* Problem *
Figure out the number of lines in the data that hold the string "html". Reply with that figure only.

* Input records *

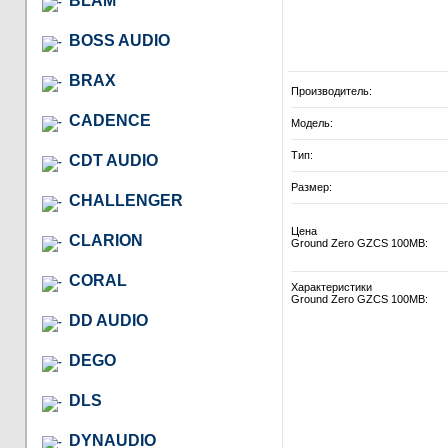
BLAM
BOSS AUDIO
BRAX
Производитель:
CADENCE
Модель:
Тип:
CDT AUDIO
Размер:
CHALLENGER
Цена
CLARION
Ground Zero GZCS 100MB:
CORAL
Характеристики
Ground Zero GZCS 100MB:
DD AUDIO
DEGO
DLS
DYNAUDIO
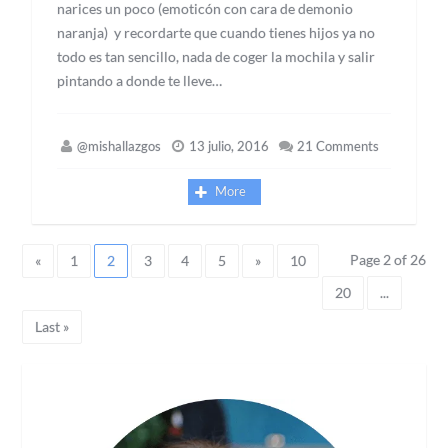
narices un poco (emoticón con cara de demonio
naranja) y recordarte que cuando tienes hijos ya no
todo es tan sencillo, nada de coger la mochila y salir
pintando a donde te lleve…
@mishallazgos
13 julio, 2016
21 Comments
More
Page 2 of 26
«
1
2
3
4
5
»
10
20
...
Last »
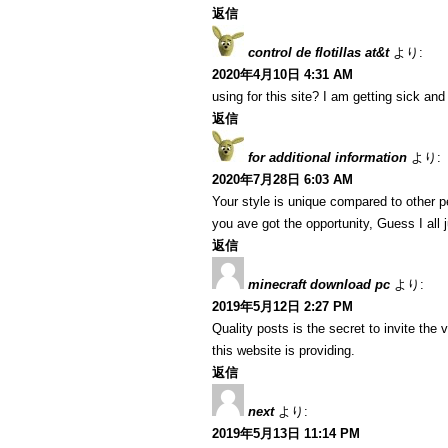
返信
control de flotillas at&t
より:
2020年4月10日 4:31 AM
using for this site? I am getting sick a
返信
for additional information
より:
2020年7月28日 6:03 AM
Your style is unique compared to other p
you ave got the opportunity, Guess I all 
返信
minecraft download pc
より:
2019年5月12日 2:27 PM
Quality posts is the secret to invite the 
this website is providing.
返信
next
より:
2019年5月13日 11:14 PM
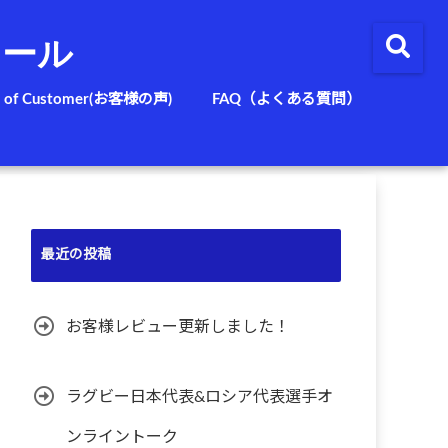
クール
e of Customer(お客様の声)
FAQ（よくある質問）
最近の投稿
お客様レビュー更新しました！
ラグビー日本代表&ロシア代表選手オ
ンライントーク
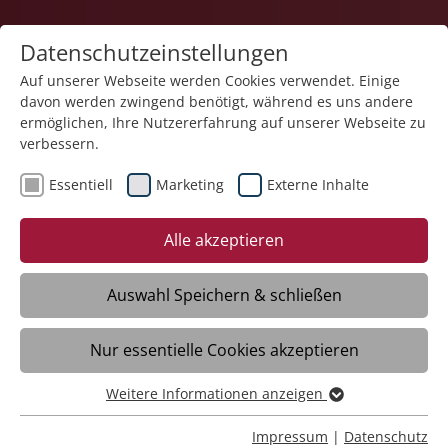
Datenschutzeinstellungen
Auf unserer Webseite werden Cookies verwendet. Einige
davon werden zwingend benötigt, während es uns andere
Karriere
ermöglichen, Ihre Nutzererfahrung auf unserer Webseite zu
verbessern.
Essentiell
Marketing
Externe Inhalte
Alle akzeptieren
Auswahl Speichern & schließen
Kein Einzelkämpfer mehr sein?
Individuelle Einarbeitung
Nur essentielle Cookies akzeptieren
und persönliche Betreuung.
Weitere Informationen anzeigen
Essentiell
Essentielle Cookies werden für grundlegende Funktionen
Impressum
|
Datenschutz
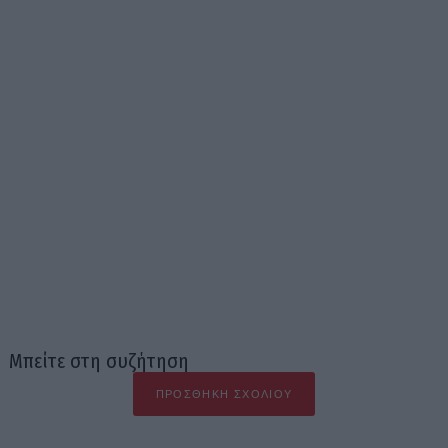
Μπείτε στη συζήτηση
ΠΡΟΣΘΉΚΗ ΣΧΟΛΊΟΥ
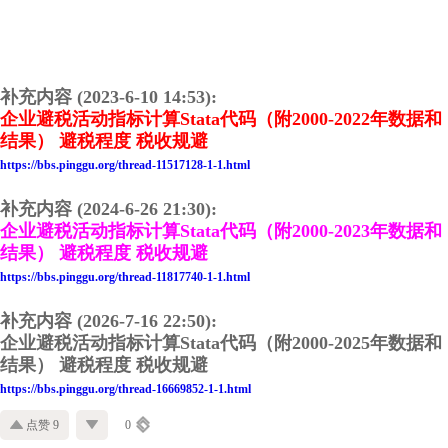
补充内容 (2023-6-10 14:53):
企业避税活动指标计算Stata代码（附2000-2022年数据和
结果） 避税程度 税收规避
https://bbs.pinggu.org/thread-11517128-1-1.html
补充内容 (2024-6-26 21:30):
企业避税活动指标计算Stata代码（附2000-2023年数据和
结果） 避税程度 税收规避
https://bbs.pinggu.org/thread-11817740-1-1.html
补充内容 (2026-7-16 22:50):
企业避税活动指标计算Stata代码（附2000-2025年数据和
结果） 避税程度 税收规避
https://bbs.pinggu.org/thread-16669852-1-1.html
点赞 9
0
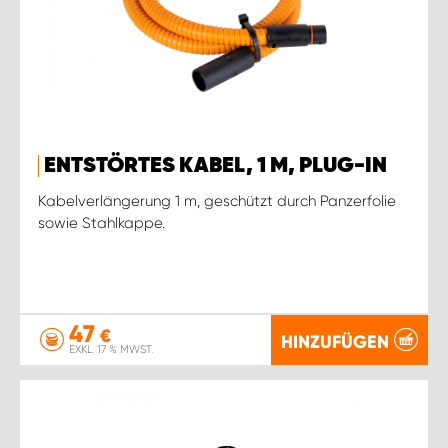
ENTSTÖRTES KABEL, 1 M, PLUG-IN
Kabelverlängerung 1 m, geschützt durch Panzerfolie
sowie Stahlkappe.
47
€
HINZUFÜGEN
EXKL. 17 % MWST.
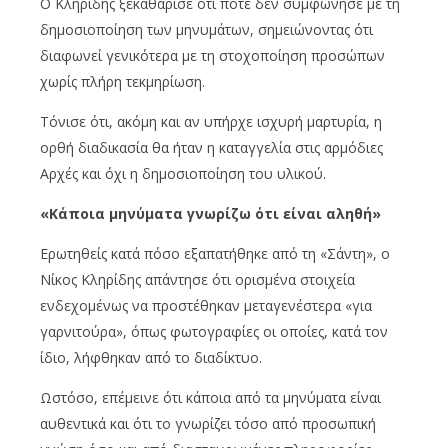
Ο Κληρίδης ξεκαθάρισε ότι ποτέ δεν συμφώνησε με τη
δημοσιοποίηση των μηνυμάτων, σημειώνοντας ότι
διαφωνεί γενικότερα με τη στοχοποίηση προσώπων
χωρίς πλήρη τεκμηρίωση.
Τόνισε ότι, ακόμη και αν υπήρχε ισχυρή μαρτυρία, η
ορθή διαδικασία θα ήταν η καταγγελία στις αρμόδιες
Αρχές και όχι η δημοσιοποίηση του υλικού.
«Κάποια μηνύματα γνωρίζω ότι είναι αληθή»
Ερωτηθείς κατά πόσο εξαπατήθηκε από τη «Σάντη», ο
Νίκος Κληρίδης απάντησε ότι ορισμένα στοιχεία
ενδεχομένως να προστέθηκαν μεταγενέστερα «για
γαρνιτούρα», όπως φωτογραφίες οι οποίες, κατά τον
ίδιο, λήφθηκαν από το διαδίκτυο.
Ωστόσο, επέμεινε ότι κάποια από τα μηνύματα είναι
αυθεντικά και ότι το γνωρίζει τόσο από προσωπική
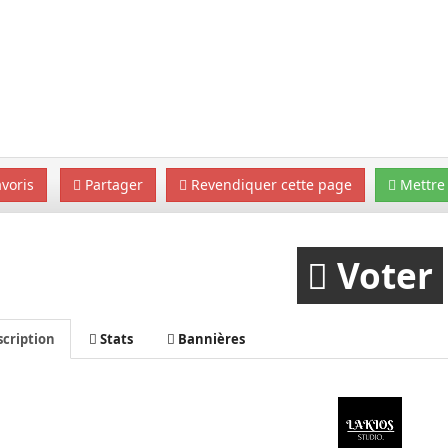
voris
Partager
Revendiquer cette page
Mettre 
Voter
cription
Stats
Bannières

* Exercise output *
3